Review: Randy’s Ghost Stories

stacks_image_1153-ghoststoriesdvdcoverRandy, Chuck and Bob are at it again — the Residents’ most recent DVD release, Randy’s Ghost Stories is another must-have from the Talking Light project.  The Talking Light tour is mostly a greatest-hits type of set with stories interspersed throughout.  The stories are all projected on a set of screens behind the Residents playing a live musical backing — each show has different stories from the main set — usually about three out of the set of eight total stories.  (For example, mine had “Talking Light”, “The Ghost Snake” and “The Unseen Sister” — I think the first and last of these might be at every show.)

Storytelling has always been one of the Residents’ many strong suits — it seems the only time a story-based Residents project falls flat (like The Voice of Midnight), it’s due to delivery — and usually then on the part of the non-Residents called to help with the project.  On this one, a Resident does almost half the stories — and the always excellent Molly Harvey does another story.  The other two actors used also perform pretty well, too — Isabelle Barbier is probably the weakest, but she’s a teenager (I believe she’s also the Bunny Boy’s daughter in Is There Anybody Out There?) and not a professional — not to mention that her character is naive so her youth is a boon.

The theme of Talking Light is, well, death, as it often seems to be with the Residents — but more to the point it’s about how we deal with death through the lens of popular culture.  Some are based on songs (“Perchance to Dream” has the Everly Brothers’ “Dream” running throughout, the titular “Ghost Snake” is named Leonard after Leonard Cohen) and others on commercials (“Florence”, “Milton” and “Pudding In Disguise” all feature samples from advertisements mixed in).  The stories are often a bit disturbing — but then, too, this is a Residents project, and they’ve never shied away from the unpleasant — finding beauty in the repulsive.  Almost all of the narrators are involved in killing someone else — rarely as an actual murder, usually accidental — and are haunted by the ghost of the victim.

“Perchance to Dream” (released in an early version as “Howard” on the Kettles of Fish on the Outskirts of Town box set) is one of the strongest — the sublime Molly Harvey portrays a young widow who can only be with her husband in dreams — and thus decides to go for her goal of sleeping 24 hours a day to be with him.  “The Unseen Sister”, featuring Gerri Lawlor, is very good as well, but perhaps the most squirm-inducing, as it’s about a girl whose mother is scalded to death by boiling water (and Christmas-tree shaped pasta in a detail that makes it all the more vivid) when her imaginary twin sister ties her mother’s shoelaces together.  This one is probably the hardest for me to listen to — there’s just something particularly horrifying in the way the story is relayed.

Some are a little goofy — we eavesdrop on a phonecall to Dr.
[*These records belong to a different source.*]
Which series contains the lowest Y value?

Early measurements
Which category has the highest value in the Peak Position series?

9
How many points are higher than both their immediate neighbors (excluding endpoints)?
Phil for the story of “Florence”, a woman whose young lesbian lover feeds her to death (weighing almost a full ton when she dies) interrupted by commercial breaks with ads that conflate food and love (which seems a little obvious, but it’s handled pretty well).  “Pudding in Disguise” is about a man haunted by a serial killer who would wrap his victims in a carpet and stuff their mouths full of Pudding Roll-Ups (a product I thought the Residents had made up — and could have found a more creative name for — until the story ended with the actual ad for the Betty Crocker product and the memories came back from watching those spots on Saturday mornings).  The actor, Adam Faudoa, says the phrase “Pudding Roll-Ups” so many times it begins to lose what little meaning it had, adding to the strangeness of the entire story.  But while these may be odd, they’re ultimately very compelling and speak to the humanity of their subjects — something the Residents have always excelled at.

Even if it weren’t for the bonus features, I’d highly recommend this disc.  There’s an easter egg featuring footage of “Hop A Little” from what looks like the 13th Anniversary Tour, and two short films for an aborted project; “Walking Women” (no relation to “Bach is Dead” from Duck Stab) is an exercise in editing stock footage together and building a story around clips, and “Mutts with Mustaches” is a clip using music from Tweedles that looks like some of the famous Avant-Garde films — Bruce Conner-like montage combined with Brakhage-like experiments of painting on and otherwise manipulating film, all resulting in a feel sort of like some of the 1920s experiments by some of the Dadaists.  (I don’t know how that works considering that Conner and Brakhage came much, much later, but trust me, it does.)

The Residents are often but not always successful with their video work (it seems that for every Icky Flix there’s a Disfigured Night), but Randy’s Ghost Stories, like much of the Talking Light stuff, is a definite win.  It’s also one of the recent Residents releases that’s available in stores rather than through their eBay store, so people can find this great DVD and enjoy it.